Comment on UK government trial of Microsoft's M365 Copilot finds no clear productivity boost
tekato@lemmy.world 3 weeks ago
I don’t see where a government would need a chatbot. Anyways, chances are that half the staff was already using some form of LLM before this trial.
sugar_in_your_tea@sh.itjust.works 3 weeks ago
Why wouldn’t they want one? If it’s a tool their employees want, they should provide it.
Treczoks@lemmy.world 3 weeks ago
The point is that this is all happening in a cloud. One that is probably located in the US. Not a good thing for a non-US government to send potentially confidential or even secret data to.

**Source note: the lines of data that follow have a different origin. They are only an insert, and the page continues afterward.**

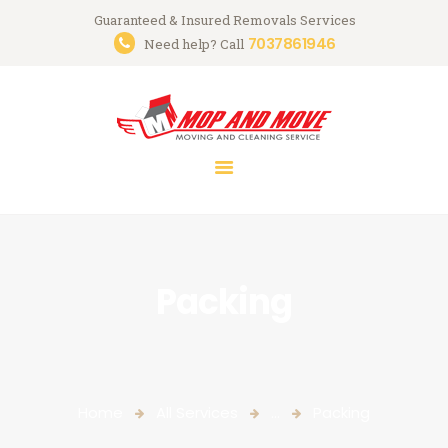
Guaranteed & Insured Removals Services
7037861946
Need help? Call
HOME
ABOUT
SERVICES
GALLERY
CONTACTS
Packing
Home
All Services
...
Packing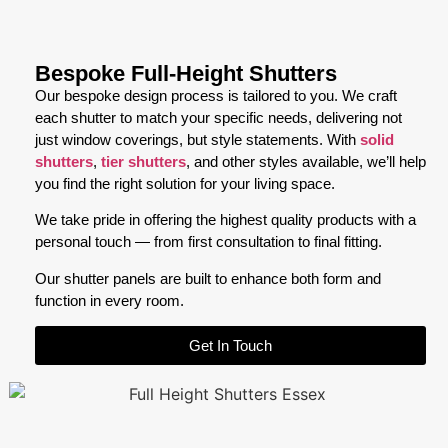
Bespoke Full-Height Shutters
Our bespoke design process is tailored to you. We craft
each shutter to match your specific needs, delivering not
just window coverings, but style statements. With
solid
shutters
,
tier shutters
, and other styles available, we’ll help
you find the right solution for your living space.
We take pride in offering the highest quality products with a
personal touch — from first consultation to final fitting.
Our shutter panels are built to enhance both form and
function in every room.
Get In Touch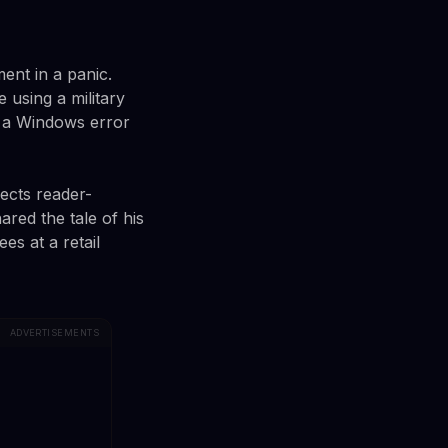
ent in a panic.
 using a military
d a Windows error
ects reader-
red the tale of his
s at a retail
ADVERTISEMENTS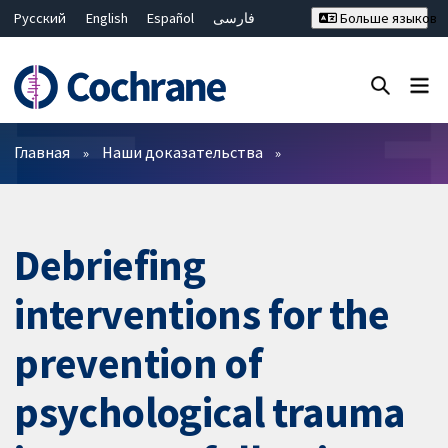
Русский
English
Español
فارسی
Больше языков
Français
Hrvatski
Deutsch
Bahasa Malaysia
ไทย
繁體中文
简体中文
Закрыть поиск ✖
Фильтры
Главная
Наши доказательства
Debriefing
interventions for the
prevention of
psychological trauma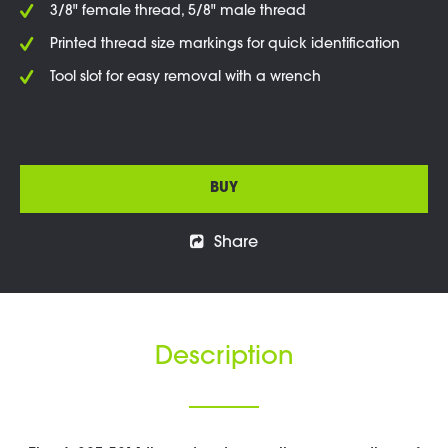
3/8" female thread, 5/8" male thread
Printed thread size markings for quick identification
Tool slot for easy removal with a wrench
BUY
Share
Description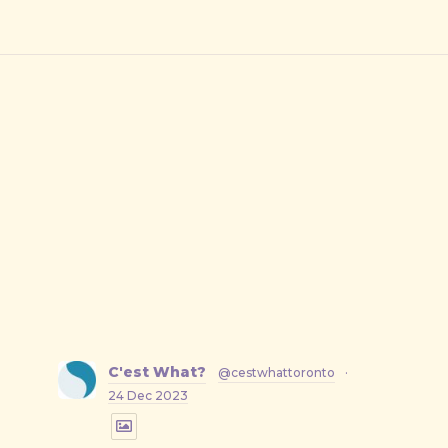
C'est What?
@cestwhattoronto
·
24 Dec 2023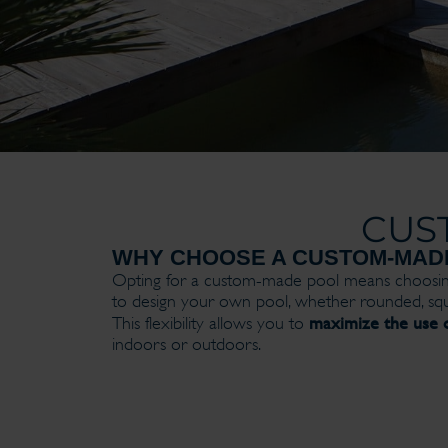
CUS
WHY CHOOSE A CUSTOM-MAD
Opting for a custom-made pool means choosi
to design your own pool, whether rounded, squ
maximize the use o
This flexibility allows you to
indoors or outdoors.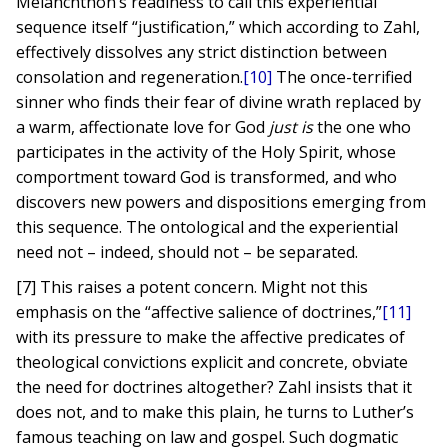
Melanchthon’s readiness to call this experiential
sequence itself “justification,” which according to Zahl,
effectively dissolves any strict distinction between
consolation and regeneration.
[10]
The once-terrified
sinner who finds their fear of divine wrath replaced by
a warm, affectionate love for God
just is
the one who
participates in the activity of the Holy Spirit, whose
comportment toward God is transformed, and who
discovers new powers and dispositions emerging from
this sequence. The ontological and the experiential
need not – indeed, should not – be separated.
[7] This raises a potent concern. Might not this
emphasis on the “affective salience of doctrines,”
[11]
with its pressure to make the affective predicates of
theological convictions explicit and concrete, obviate
the need for doctrines altogether? Zahl insists that it
does not, and to make this plain, he turns to Luther’s
famous teaching on law and gospel. Such dogmatic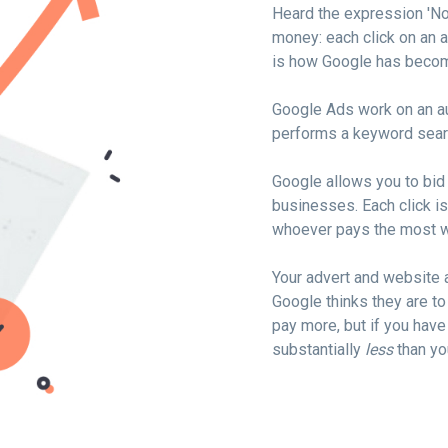
Heard the expression 'N
money: each click on an a
is how Google has become
Google Ads work on an au
performs a keyword sear
Google allows you to bid 
businesses. Each click is
whoever pays the most w
Your advert and website 
Google thinks they are to
pay more, but if you have
substantially
less
than yo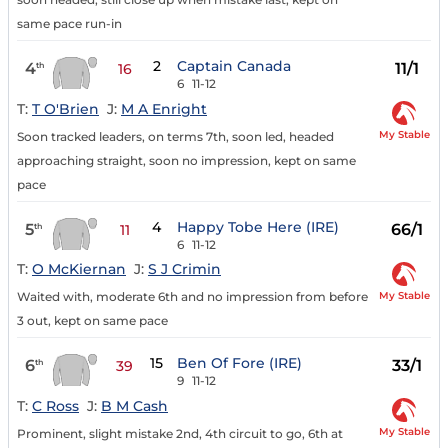
same pace run-in
2
Captain Canada
4
11/1
th
16
6
11-12
T:
T O'Brien
J:
M A Enright
My Stable
Soon tracked leaders, on terms 7th, soon led, headed
approaching straight, soon no impression, kept on same
pace
4
Happy Tobe Here (IRE)
5
66/1
th
11
6
11-12
T:
O McKiernan
J:
S J Crimin
My Stable
Waited with, moderate 6th and no impression from before
3 out, kept on same pace
15
Ben Of Fore (IRE)
6
33/1
th
39
9
11-12
T:
C Ross
J:
B M Cash
My Stable
Prominent, slight mistake 2nd, 4th circuit to go, 6th at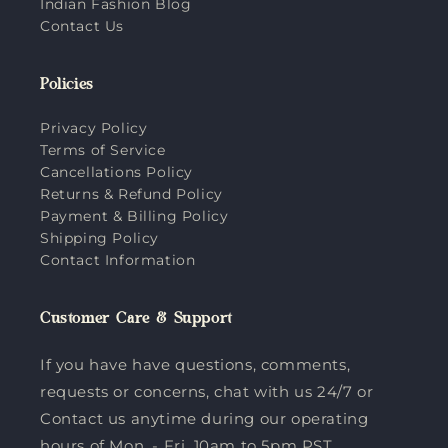
Indian Fashion Blog
Contact Us
Policies
Privacy Policy
Terms of Service
Cancellations Policy
Returns & Refund Policy
Payment & Billing Policy
Shipping Policy
Contact Information
Customer Care & Support
If you have have questions, comments,
requests or concerns, chat with us 24/7 or
Contact us anytime during our operating
hours of Mon. - Fri. 10am to 5pm PST.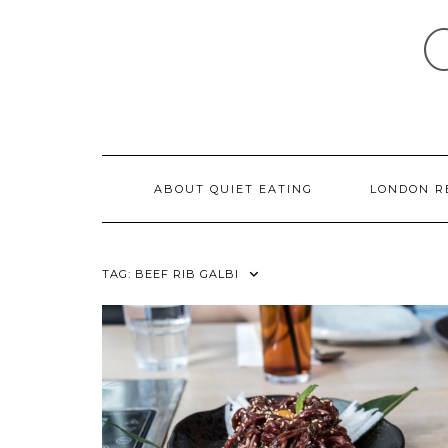
Skip
to
content
ABOUT QUIET EATING
LONDON R
TAG:
BEEF RIB GALBI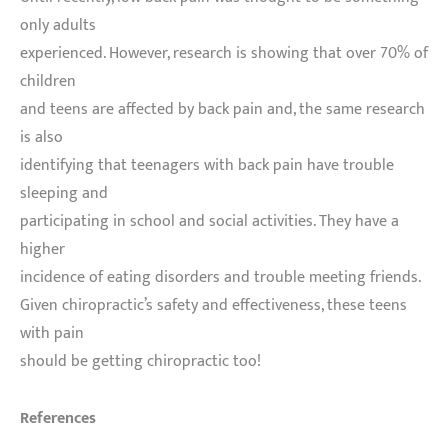
only adults
experienced. However, research is showing that over 70% of
children
and teens are affected by back pain and, the same research
is also
identifying that teenagers with back pain have trouble
sleeping and
participating in school and social activities. They have a
higher
incidence of eating disorders and trouble meeting friends.
Given chiropractic’s safety and effectiveness, these teens
with pain
should be getting chiropractic too!
References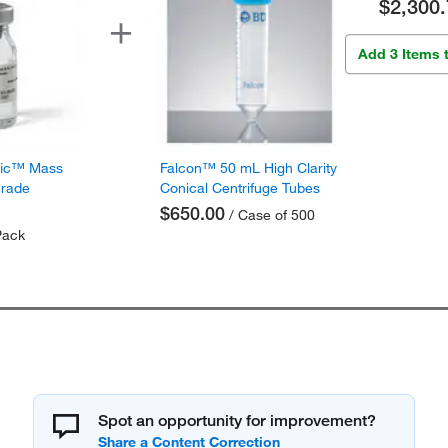
$2,300.
Add 3 Items 
fic™ Mass
Falcon™ 50 mL High Clarity
Grade
Conical Centrifuge Tubes
$650.00
/ Case of 500
Pack
Spot an opportunity for improvement?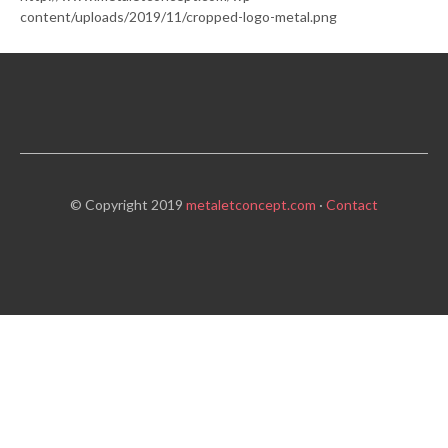
content/uploads/2019/11/cropped-logo-metal.png
© Copyright 2019
metaletconcept.com
·
Contact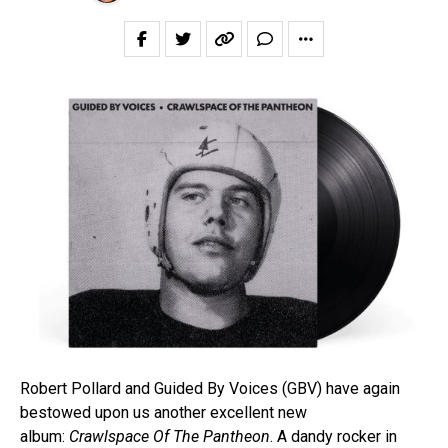
Robert Pollard and Guided By Voices (GBV) have again
bestowed upon us another excellent new
album:
Crawlspace Of The Pantheon
. A dandy rocker in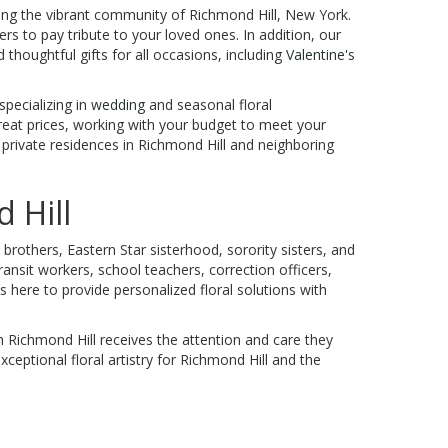
ving the vibrant community of Richmond Hill, New York.
rs to pay tribute to your loved ones. In addition, our
d thoughtful gifts for all occasions, including
Valentine's
specializing in
wedding
and seasonal floral
reat prices, working with your budget to meet your
d private residences in Richmond Hill and neighboring
 Hill
brothers, Eastern Star sisterhood, sorority sisters, and
ansit workers, school teachers, correction officers,
 here to provide personalized floral solutions with
 Richmond Hill receives the attention and care they
xceptional floral artistry for Richmond Hill and the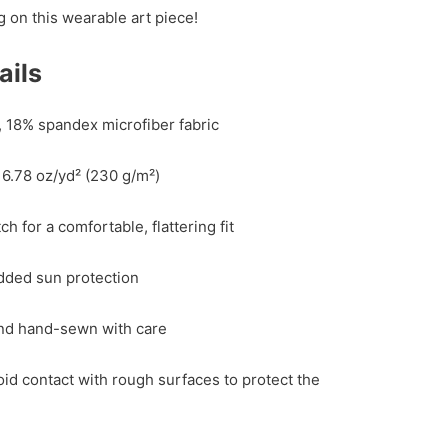
g on this wearable art piece!
ails
, 18% spandex microfiber fabric
 6.78 oz/yd² (230 g/m²)
h for a comfortable, flattering fit
dded sun protection
and hand-sewn with care
id contact with rough surfaces to protect the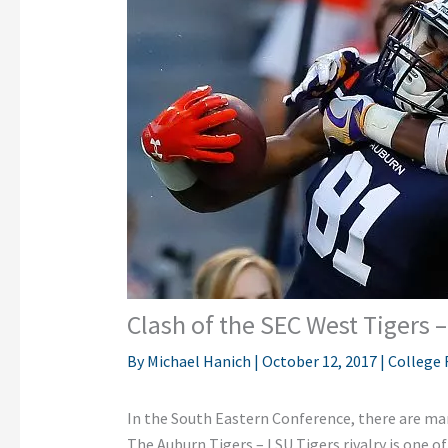
Clash of the SEC West Tigers 
By
Michael Hanich
|
October 12, 2017
|
College 
In the South Eastern Conference, there are ma
The Auburn Tigers – LSU Tigers rivalry is one 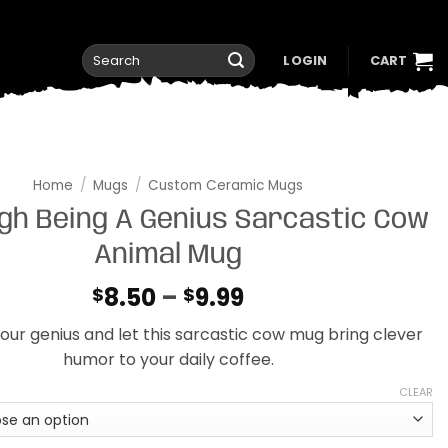
Search
LOGIN
CART
for:
Home
/
Mugs
/
Custom Ceramic Mugs
ugh Being A Genius Sarcastic Cow
Animal Mug
Price
8.50
–
9.99
$
$
range:
ur genius and let this sarcastic cow mug bring clever
$8.50
humor to your daily coffee.
through
$9.99
CLEAR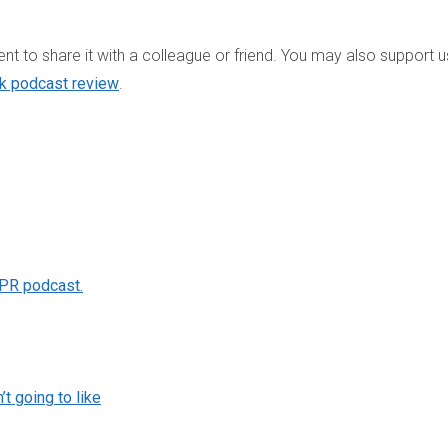
t to share it with a colleague or friend. You may also support u
ck podcast review
.
 PR podcast.
t going to like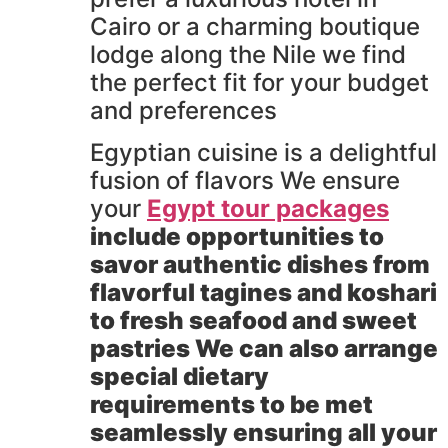
Cairo or a charming boutique
lodge along the Nile we find
the perfect fit for your budget
and preferences
Egyptian cuisine is a delightful
fusion of flavors We ensure
your
Egypt tour packages
include opportunities to
savor authentic dishes from
flavorful tagines and koshari
to fresh seafood and sweet
pastries We can also arrange
special dietary
requirements to be met
seamlessly ensuring all your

sugar_in_your_tea@sh.itjust.works 3 weeks ago
It doesn’t have to, you can run LLMs locally. We do at my org, and we only have a few dozen people using it, and it’s running on relatively modest hardware (Mac Mini for smaller models, Mac Studio for larger models).
squaresinger@lemmy.world 2 weeks ago
Yeah, shitty toy ones. This here is about productivity, not about a hobby. And not even real state-of-the-art models were able to actually give a productivity advantage.
themurphy@lemmy.ml 3 weeks ago
Yeah… You do it, but do you think the UK government does?
Natanael@infosec.pub 2 weeks ago
Tools that decrease accuracy should not be provided to government employees
sugar_in_your_tea@sh.itjust.works 2 weeks ago
Whether it improves or reduces employees’ accuracy and efficiency depends on how the employee uses their tools. They should be trusted to pick tools that help them do their job more effectively.
Natanael@infosec.pub 2 weeks ago
Not if you’re defying safety regulations.